We had hollowed out the log sufficiently for our purpose, though when I looked at the clumsy product of our toil I had a great doubt whether we should be able to sail in it. It had none of the nice curves and shapeliness of a boat, and was the same at the one end as at the other, so that to talk of its prow cutting the water, or cleaving the waves, as fine writers say, would always have been ridiculous. However, we had first to bring it to the water, and that we found a prodigious task. The log, even hollowed out as it was, was much heavier than those we had used in building our hut, and all our pushing and pulling did not avail to move it an inch. We tried the plan of the rollers, whereby we had brought the trees down the hill-side, and by levering up the end of the canoe we managed to slip one of our round poles beneath it, and then others, and when we had several in place, we shoved it and moved it a few feet towards the sea. But the weight of it was so great that the poles were driven into the sand, and so far from being rollers, there they stuck, and we had no means of removing them except by digging them out.

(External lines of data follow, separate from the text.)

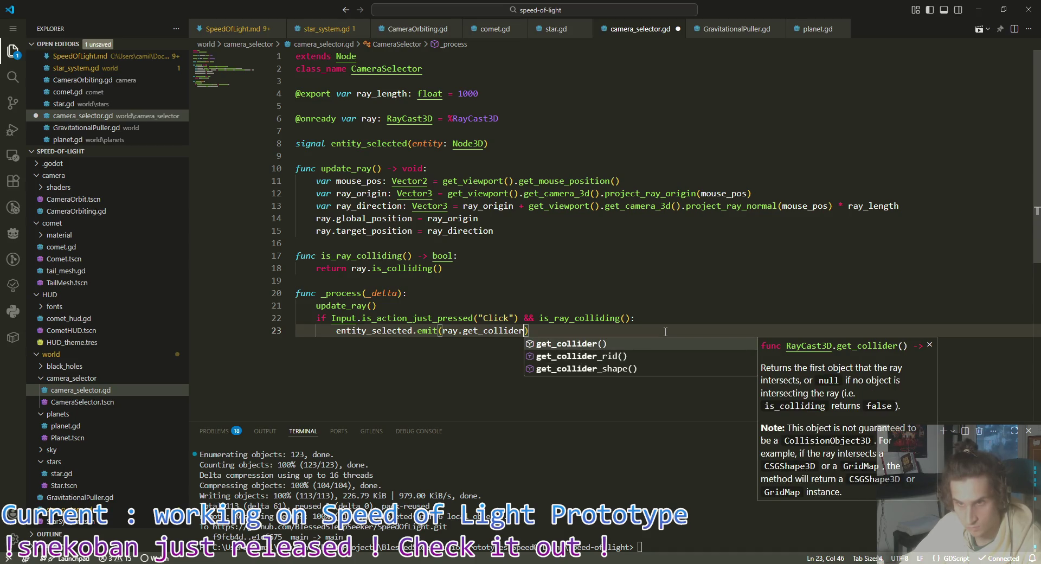
{"action": "key", "text": "Return"}
{"action": "key", "text": "ctrl+s"}
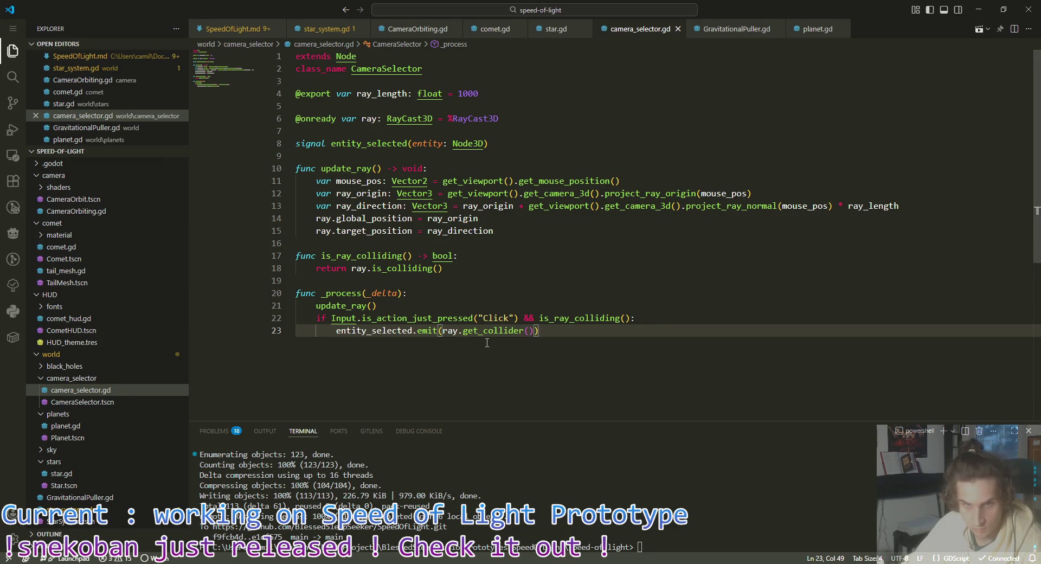
Step: Append .get_parent() so line 23 emits ray.get_collider().get_parent(), and save
{"action": "mouse_move", "coordinate": [496, 328]}
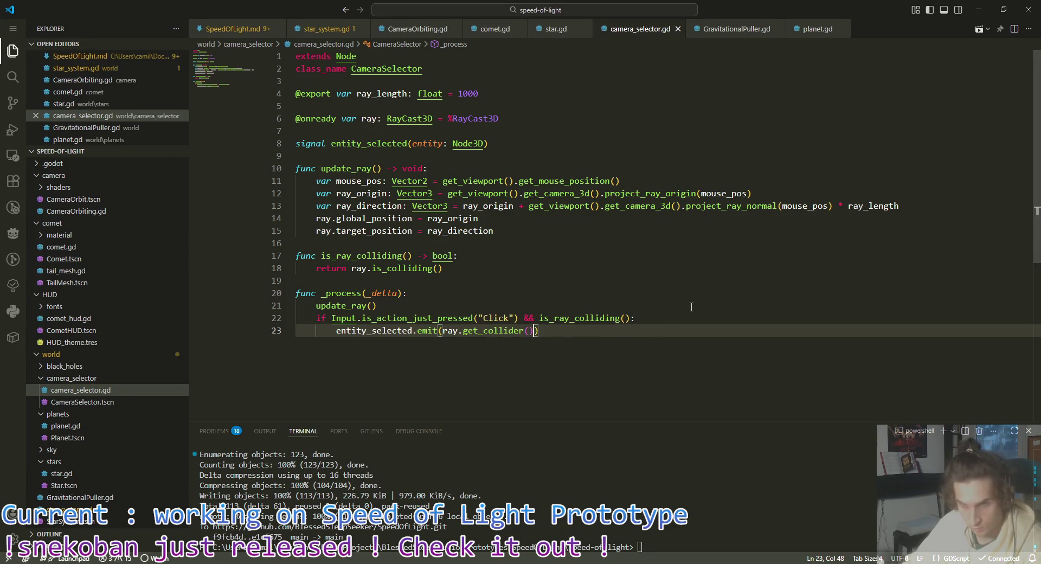
{"action": "type", "text": ".gg"}
{"action": "key", "text": "BackSpace"}
{"action": "key", "text": "BackSpace"}
{"action": "type", "text": "parent"}
{"action": "key", "text": "BackSpace"}
{"action": "key", "text": "BackSpace"}
{"action": "key", "text": "BackSpace"}
{"action": "key", "text": "BackSpace"}
{"action": "key", "text": "BackSpace"}
{"action": "key", "text": "BackSpace"}
{"action": "type", "text": "get_parent"}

This was a pretty check at the outset, and I do not think anything could have been more vexatious. Billy and I stood beside our ungainly vessel, cudgelling our brains for some means of moving it, and Billy said he wished the worst storm that ever was would spring up, so that the waves would come dashing up the beach to the cliffs, and so carry back the canoe into its rightful element.

"What makes water so strong, master?" he said, when he had uttered this prayer for a storm. "The sea could lift this here ugly thing as easy as if it was a cork; but water ain't got no muscles, and it's muscles what does it."

I could only answer that such was the nature of things, and that made me think how feeble even the strongest man is, and how a puff of wind or a wave of the sea can undo in a moment the labour of weeks and months. I might have said something of this to Billy, though he was always impatient of such talk, only he broke in upon my musing: "Well," says he, "I suppose we'll have to go and cut some more poles, and make a regular road of 'em down to the sea, and that'll take us a week or more."

"Time doesn't matter to us," I said.

"Oh, but it does," cried Billy. "Suppose Old Smoker took it into his head to go a-blazing? Suppose there was an earthquake? If we had the canoe afloat, we could lie off a bit until Old Smoker's temper was over."

"But why suppose such things?" I said. "Here have we been two years or more upon this island, and nothing has happened to harm us——"

"Except that ugly monster with the long legs," says Billy, interrupting.

"True; and——" I began. But he interrupted again.